A Medusa de Caravaggio
"Quando, algumas horas mais tarde, entrei no quarto da minha avó, presas à sua nuca, às suas têmporas, às suas orelhas, as pequenas serpentes negras retorciam-se na sua cabeleira ensanguentada, como na de Medusa. Mas na sua face pálida e pacificada, inteiramente imóvel, eu vi completamente abertos, luminosos e calmos, os seus belos olhos de outrora (talvez ainda mais carregados de inteligência do que antes da sua doença, porque, como ela não podia falar, nem devia mexer-se, era aos seus olhos só que confiava o seu pensamento, pensamento que tão depressa tem em nós um lugar imenso, oferecendo-nos tesouros insuspeitados, como parece reduzido a nada, pois pode renascer como que por geração espontânea, graças a algumas gotas de sangue que se tira.)"

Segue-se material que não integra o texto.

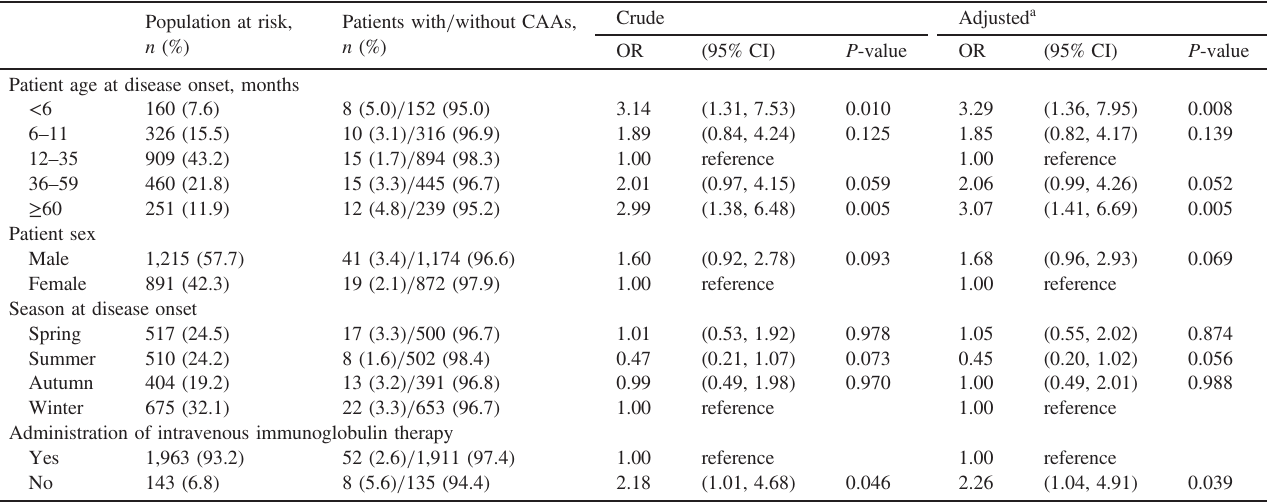
Table 4. Odds ratios of patient age and sex for developing coronary artery abnormalities (CAAs) at 1 month after the onset of Kawasaki disease ( n = 2,106) Age, months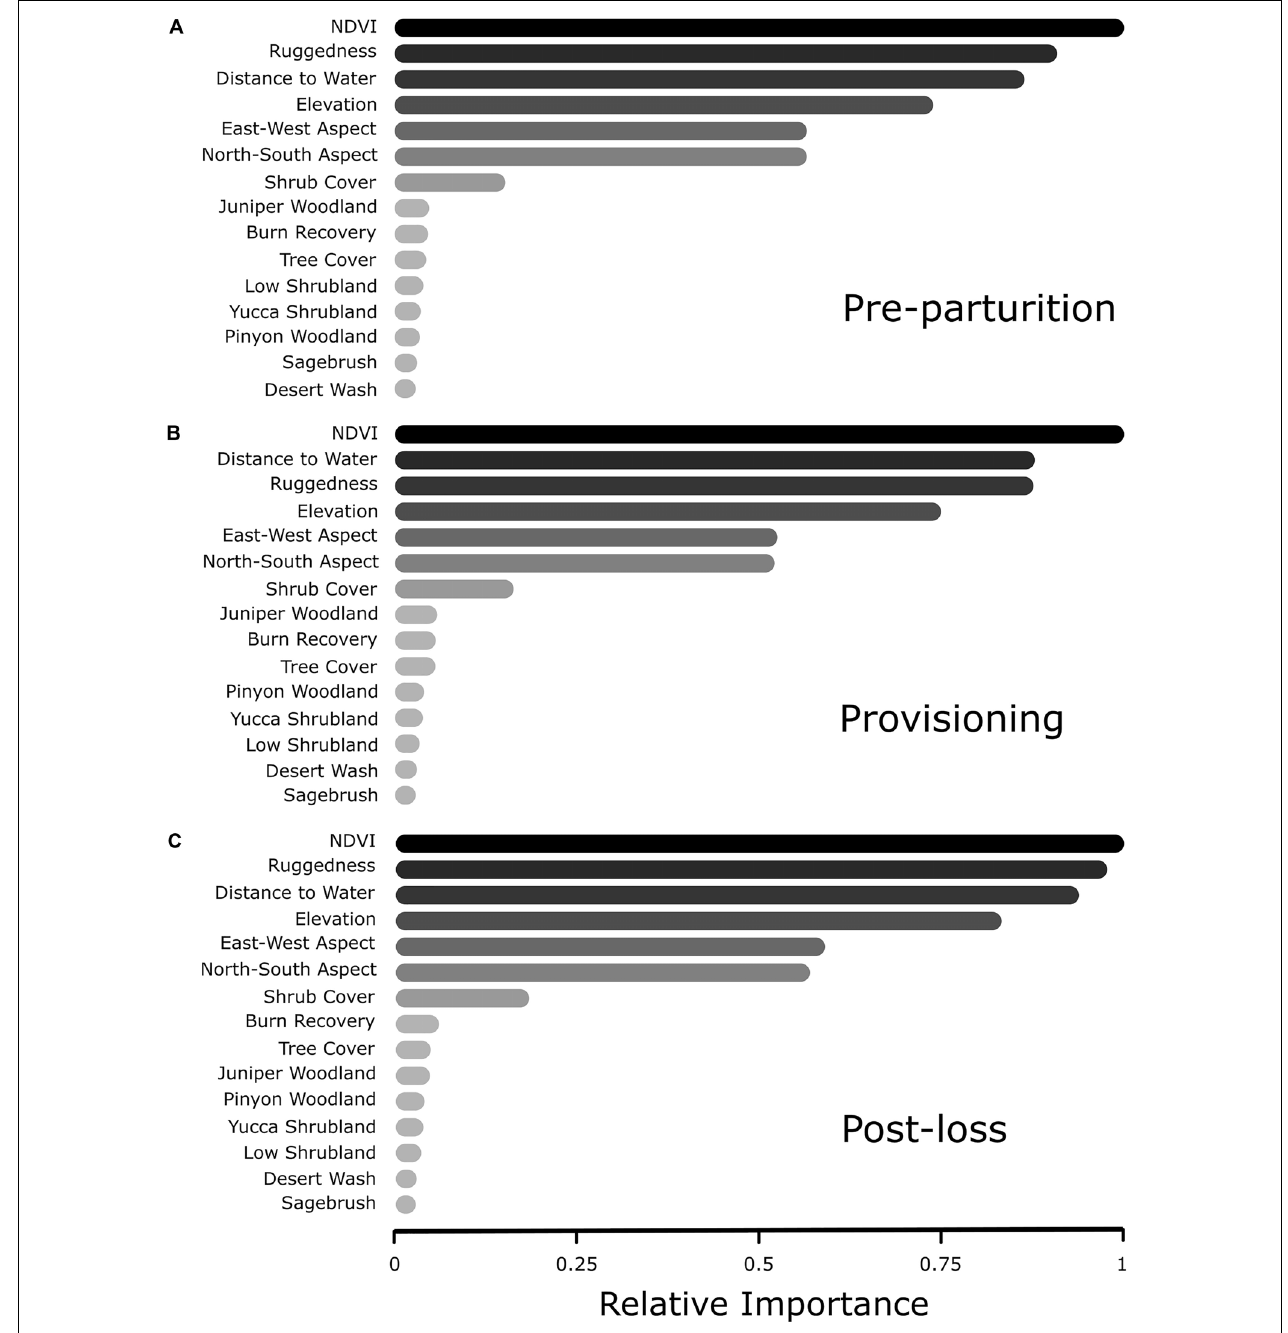
FIGURE 3 | Relative importance rankings of resource selection from random forest analysis of female mule deer during (A) pre-parturition ( n = 68), (B) while provisioning offspring ( n = 67), and (C) post-juvenile mortality ( n = 20) on the Mojave National Preserve, California, United States, 2013 – 2016. Relative importance illustrates the influence of the predictor on resource selection estimated through rigorous conditional inference trees via a random forest algorithm.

"Le côté de Guermantes" (Marcel Proust)
Toda a descrição da doença e agonia da avó, em "Le côté de Guermantes", que se supõe basear-se nas da mãe do autor, é um lugar cimeiro da literatura mundial.
Fiel a uma ética do olhar "inocente", o mais possível calcando aos pés todo o preconceito, como ao dragão o S. Jorge da iconografia, nem a memória clássica da cabeça de medusa parece trazer aqui um desmentido. A cabeça da avó coberta de sanguessugas (para, segundo o médico Cottard, lhe descongestionarem o cérebro atacado pela uremia) é uma imagem a que um autor como Proust não podia escapar, como, de resto, a ninguém que conhecesse o mito. E é esta espécie de necessidade que devolve a inocência à descrição.
E não sentimos nesta dependência e inquietante proximidade do pensamento em relação ao verme, que lhe parece ser o mais oposto na cadeia da existência, a prefiguração de um outro tipo de contacto no metabolismo funerário dos vermes da terra?